→ **EXERCISE DATA**:
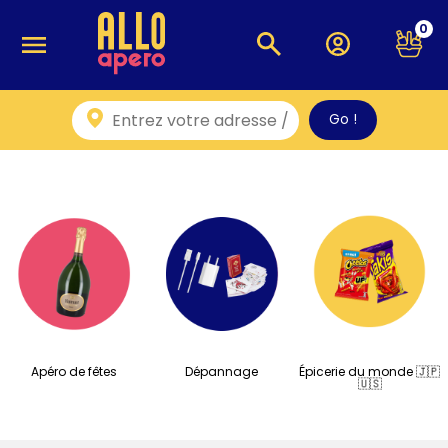
0
Apéro de fêtes
Dépannage
Épicerie du monde 🇯🇵
🇺🇸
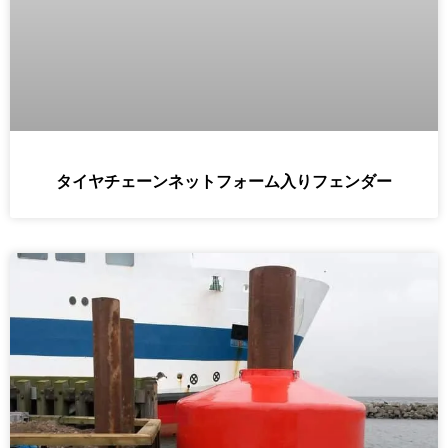
タイヤチェーンネットフォーム入りフェンダー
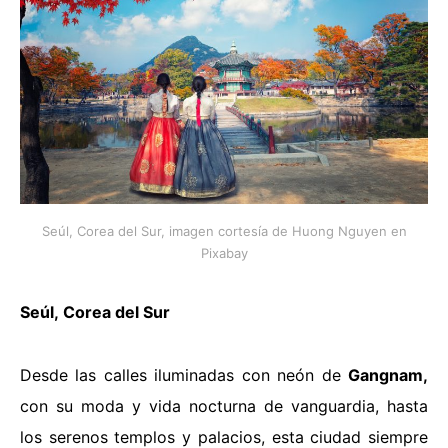
Seúl, Corea del Sur, imagen cortesía de Huong Nguyen en
Pixabay
Seúl
,
Corea del Sur
Desde las calles iluminadas con neón de
Gangnam,
con su moda y vida nocturna de vanguardia, hasta
los serenos templos y palacios, esta ciudad siempre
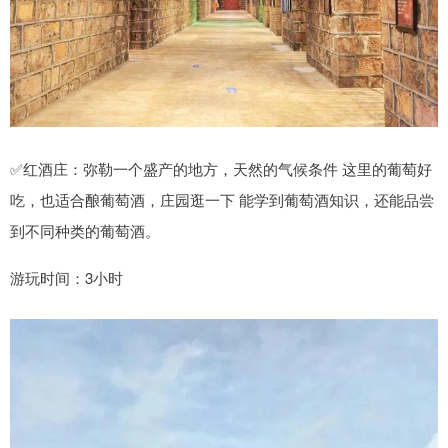
✅红酒庄：弥勒一个盛产的地方，天然的气候条件 这里的葡萄好
吃，也适合酿葡萄酒，庄园逛一下 能学到葡萄酒知识，还能品尝
到不同种类的葡萄酒。
游玩时间：3小时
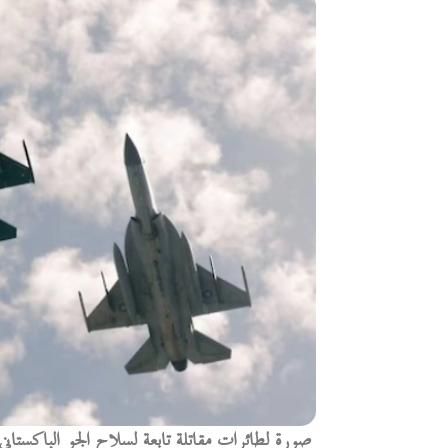
صورة لطائرات مقاتلة تابعة لسلاح الجو الباكس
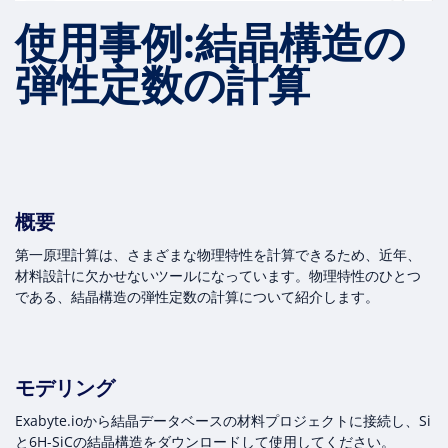
使用事例:結晶構造の
弾性定数の計算
概要
第一原理計算は、さまざまな物理特性を計算できるため、近年、
材料設計に欠かせないツールになっています。物理特性のひとつ
である、結晶構造の弾性定数の計算について紹介します。
モデリング
Exabyte.ioから結晶データベースの材料プロジェクトに接続し、Si
と6H-SiCの結晶構造をダウンロードして使用してください。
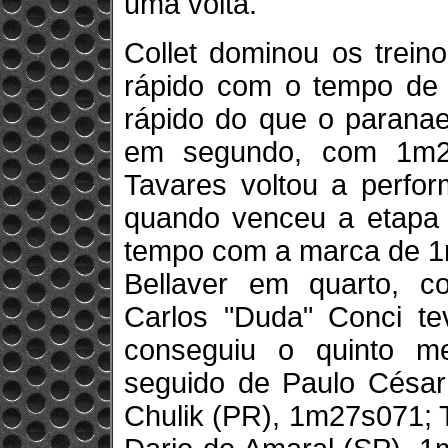
uma volta.
Collet dominou os trein
rápido com o tempo de 
rápido do que o parana
em segundo, com 1m2
Tavares voltou a perfor
quando venceu a etapa d
tempo com a marca de 1
Bellaver em quarto, 
Carlos "Duda" Conci t
conseguiu o quinto m
seguido de Paulo César
Chulik (PR), 1m27s071; 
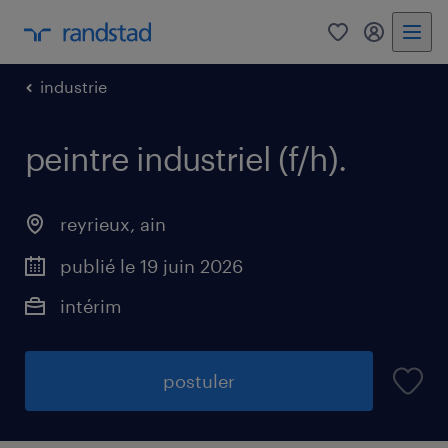
0
mon comp
industrie
peintre industriel (f/h)
.
reyrieux
,
ain
publié le 19 juin 2026
intérim
postuler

→ **EXERCISE DESCRIPTION**: Please give again the entries word for word, starting at the first line and ending with the line that contains "los serenos templos"; include both of those lines but none of the pictures.

→ **RESPONSE AREA**:
0
Apéro de fêtes
Dépannage
Épicerie du monde 🇯🇵
🇺🇸
タイヤチェーンネットフォーム入りフェンダー
Seúl, Corea del Sur, imagen cortesía de Huong Nguyen en
Pixabay
Seúl
,
Corea del Sur
Desde las calles iluminadas con neón de
Gangnam,
con su moda y vida nocturna de vanguardia, hasta
los serenos templos y palacios, esta ciudad siempre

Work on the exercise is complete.